It’s a simple ingredient with a fancy name: oleo saccharum. Meaning “sugar oil” in Latin, oleo saccharum is the result of placing citrus peels in sugar to pull out their essential oils. The technique produces a flavored sugar or syrup to use in cocktails.
Way back in the 1600s, 1700s, and 1800s, oleo saccharum was considered an essential ingredient in punch. The recent rediscovery and renaissance of oleo can be credited to David Wondrich in his book “Punch.” In the book, Wondrich writes about the history of oleo and includes many recipes like the Endeavor Punch that calls for lemon oleo saccharum along with rum, Madeira, and citrus juices.
As Victorian-era punch fell out of fashion in favor of single-sized servings of cocktails like slings and juleps, oleo also fell by the wayside. Now it is back, and you can think of oleo as an old-timey ingredient or as a smart new-to-you technique that can be used with an eye toward sustainability: More on that in a second.
In the early days of punch, sugar came in hard clumps or loaves that bartenders had to break up and often clarify themselves. According to Wondrich’s oleo saccharum entry in “The Oxford Companion to Spirits and Cocktails,” in olden days drink makers would rub the outside of citrus fruits on the hard sugar loaves. This performed double duty of extracting the citrus oils and liquifying some of the sugar. These days there’s no need for that.
Making Oleo Saccharum
Simply peel a citrus fruit and cover the peels with sugar in a bowl or other container. Within a few hours the sugar will pull the oils out of the peels and the sugar will turn to liquid. If you use a small amount of sugar you’ll have a concentrated oily syrup (feel free to dilute it after). If you use a lot of sugar relative to the quantity of peels, you’ll get a flavored sugar. Most bartenders leave the peels in the sugar overnight in a sealed container or in a vacuum bag, such as is used for sous vide cooking. You can even use a resealable bag like a Ziplock. (In a pinch, a faster way of making oleo is to simply muddle citrus peels with sugar, but it’s more fun to let it happen naturally.)
If you’re not using the prepared oleo saccharum for a few days, strain or pull out the citrus peels, wiping off the liquid oils clinging to them back into the sugar, and store the peels separately. You can get another use out of the citrus peels by candying them, which we’ll get into below.
How to Use Oleo Saccharum
Oranges, grapefruits, lemons, and to a lesser extent limes (harder to peel; can be bitter) can be turned into oleo saccharum. The easiest way to use the oleo is as you would use an unflavored sugar, or as a simple syrup by adding an equal volume of water to the oleo. Use lemon oleo in a turbo-charged lemonade, orange oleo in your Old Fashioned, or lime oleo in a delicious Ti’ Punch. Or use oleo to add a new flavor to a standard cocktail, like a grapefruit-tinged Daiquiri or an orange Whiskey Sour.

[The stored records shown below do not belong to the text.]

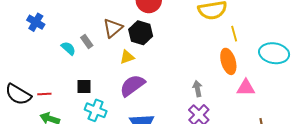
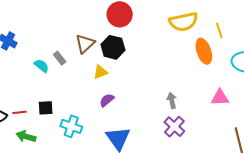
yellow line: (234, 34) -> (219, 30), moved
orange ellipse: (228, 61) -> (204, 51), moved
black square: (84, 86) -> (46, 108), moved
purple semicircle: (132, 86) -> (107, 100), size x0.6

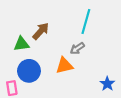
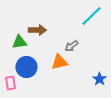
cyan line: (86, 21) -> (91, 16), moved, turned 30
brown arrow: (41, 31) -> (37, 30), turned 48

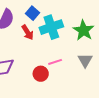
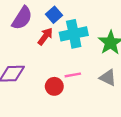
red arrow: (28, 32) -> (45, 36), turned -119
gray triangle: (85, 60) -> (108, 78), turned -42

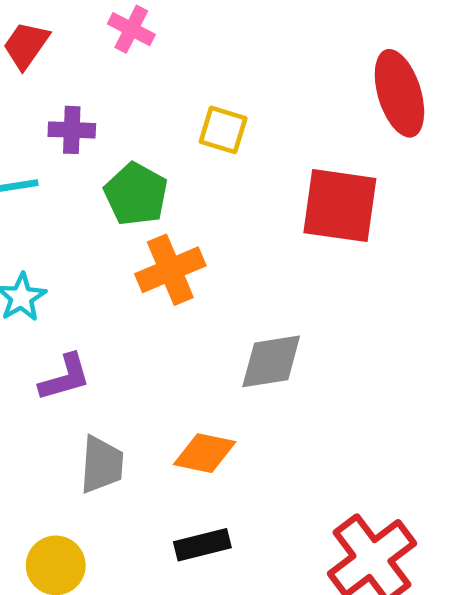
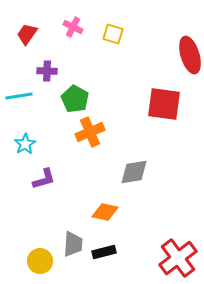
yellow square: (223, 130) -> (113, 34), moved
gray trapezoid: (102, 465) -> (73, 244), moved

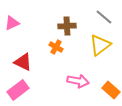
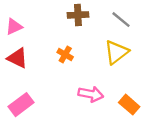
brown cross: (67, 26) -> (78, 15), moved
red triangle: (23, 62) -> (17, 58), moved

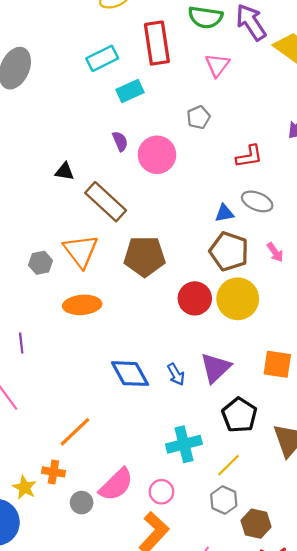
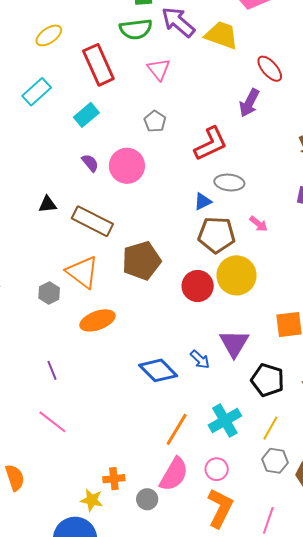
cyan rectangle: (102, 58) -> (37, 92), moved
red L-shape: (249, 156) -> (211, 144), size x1.4
orange line: (75, 432) -> (177, 429), moved

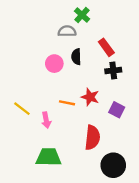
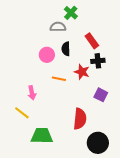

Oleo Saccharum and Sustainability
If your drink recipe calls for citrus juice and/or a single peel as a garnish, you can easily make use of the rest of the fruit that might go to waste. Peel the citrus first, then toss the peels you don’t need with sugar to make oleo saccharum.
Many professional bartenders use the oleo saccharum technique to get additional life out of partially-used citrus, such as lemon slices or peels that were cut for garnishes but not used by the end of the night at the bar. They simply muddle or otherwise beat up these pieces of citrus with sugar and leave them in a container overnight for the person on the morning shift to filter. Note that citrus peels need to be peeled, scraped, poked, or otherwise crushed up a bit so that the oils can be pulled out into the sugar. Using still-unpeeled citrus unfortunately doesn’t work. (An example of a recipe with “citrus scrap syrup” is the Golden Torch, a tequila drink from New York’s Cote, in which the bartenders macerate leftover lemon and orange peels with sugar.)
After making your flavored sugar or syrup oleo, you’re left with flabby, wet, sticky citrus peels that can no longer spray oils atop cocktails in garnishes, but luckily there is a way to make further use of them. Simply place them in a food dehydrator or in the oven on a cooking sheet set at the lowest temperature. After several hours or overnight, the result is dry, crispy, candied citrus peels that you can munch on or use as garnishes. And better yet, now they’re preserved as candy, so you can store them in an airtight container and use them when needed in the future.
Overall, this means that if you plan it right, you can use a single piece of citrus fruit for its fresh juice, to make flavored sugar/syrup oleo saccharum, and as an edible peel garnish. Not bad for a technique from the 1600s.